Why the dynamic import? The directory @Burhan-Q/fiftyone-locate-anything contains @ and - characters; neither is valid in a Python identifier, so from @Burhan-Q.fiftyone-locate-anything import ... won’t parse. The importlib.util.spec_from_file_location pattern above bypasses Python’s normal package machinery and works regardless of the on-disk name.

Compatible eval bundles:

Mountchicken/Rex-Omni-EvalData (COCO, LVIS, Dense200, VisDrone, DocLayNet, M6Doc, TotalText, HierText, RefCOCOg, HumanRef)
likaixin/ScreenSpot-Pro

Configuration reference#

All foz.load_zoo_model(...) kwargs:

Kwarg	Default	Notes
`media_type`	`"image"`	`"image"` or `"video"`
`operation`	`"detect"`	One of 7 ops above
`classes`	`None`	Required for `detect`; optional for `layout`
`prompt`	`None`	Required for prompt-based ops
`single_instance`	`False`	Grounding only
`generation_mode`	`"hybrid"`	`"hybrid"` / `"fast"` / `"slow"`
`max_new_tokens`	`2048`
`do_sample`	`True`
`temperature`	`0.7`
`top_p`	`0.9`
`repetition_penalty`	`1.1`
`frames`	`None`	Video: # evenly-spaced frames. `None` = every frame (native rate)
`fps`	`None`	Video: target sampling FPS (overrides `frames`)
`every_nth`	`None`	Video: sample every Kth frame (overrides others)

For per-sample prompts (instead of a single static prompt=), pass prompt_field="field_name" to dataset.apply_model(...).

Limitations#

No confidence scores: the model emits no per-detection scores; fo.Detection.confidence is None.

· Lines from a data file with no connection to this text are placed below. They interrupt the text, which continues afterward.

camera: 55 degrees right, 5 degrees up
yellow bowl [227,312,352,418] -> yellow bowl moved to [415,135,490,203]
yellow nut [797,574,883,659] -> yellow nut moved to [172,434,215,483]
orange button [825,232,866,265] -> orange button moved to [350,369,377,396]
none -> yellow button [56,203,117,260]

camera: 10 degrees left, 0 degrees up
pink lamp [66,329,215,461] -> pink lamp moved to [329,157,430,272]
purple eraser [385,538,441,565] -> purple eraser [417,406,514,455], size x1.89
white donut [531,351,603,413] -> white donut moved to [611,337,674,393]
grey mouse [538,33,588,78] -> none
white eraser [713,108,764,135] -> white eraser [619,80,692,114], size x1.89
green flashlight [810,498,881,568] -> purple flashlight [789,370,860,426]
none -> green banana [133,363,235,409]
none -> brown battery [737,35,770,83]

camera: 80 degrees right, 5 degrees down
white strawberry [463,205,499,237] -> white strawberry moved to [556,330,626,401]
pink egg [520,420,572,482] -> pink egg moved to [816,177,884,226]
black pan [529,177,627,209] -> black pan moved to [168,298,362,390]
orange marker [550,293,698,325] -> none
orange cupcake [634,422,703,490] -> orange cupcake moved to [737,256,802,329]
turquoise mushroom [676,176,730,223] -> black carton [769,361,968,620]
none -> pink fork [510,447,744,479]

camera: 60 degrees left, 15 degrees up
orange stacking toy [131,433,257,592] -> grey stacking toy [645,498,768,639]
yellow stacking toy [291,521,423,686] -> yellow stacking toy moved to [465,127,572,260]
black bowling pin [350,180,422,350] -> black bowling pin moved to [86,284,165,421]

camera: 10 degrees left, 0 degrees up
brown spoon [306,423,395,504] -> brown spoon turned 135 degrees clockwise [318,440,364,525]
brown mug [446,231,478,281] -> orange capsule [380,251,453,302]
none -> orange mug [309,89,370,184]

Affects mAP tie-breaking.
Single-image inference at the model level; no native batching.
bf16 on CUDA; fp16 on MPS; fp32 on CPU. Apple Silicon works but is slower.
Video is frame-by-frame: no temporal modeling, no cross-frame tracking.
Layout taxonomy is 4 classes (title, paragraph, figure, table); for other layouts use detect with your own class list.

Known-working dependency pins#

The Eagle pyproject pins specific versions. If you hit issues with the looser ranges in our manifest, try:

transformers==4.57.1
tokenizers==0.22.0

License notice#

LocateAnything-3B weights are released under the NVIDIA License (non-commercial research only). This wrapper is MIT, but the model it loads is not free for commercial use.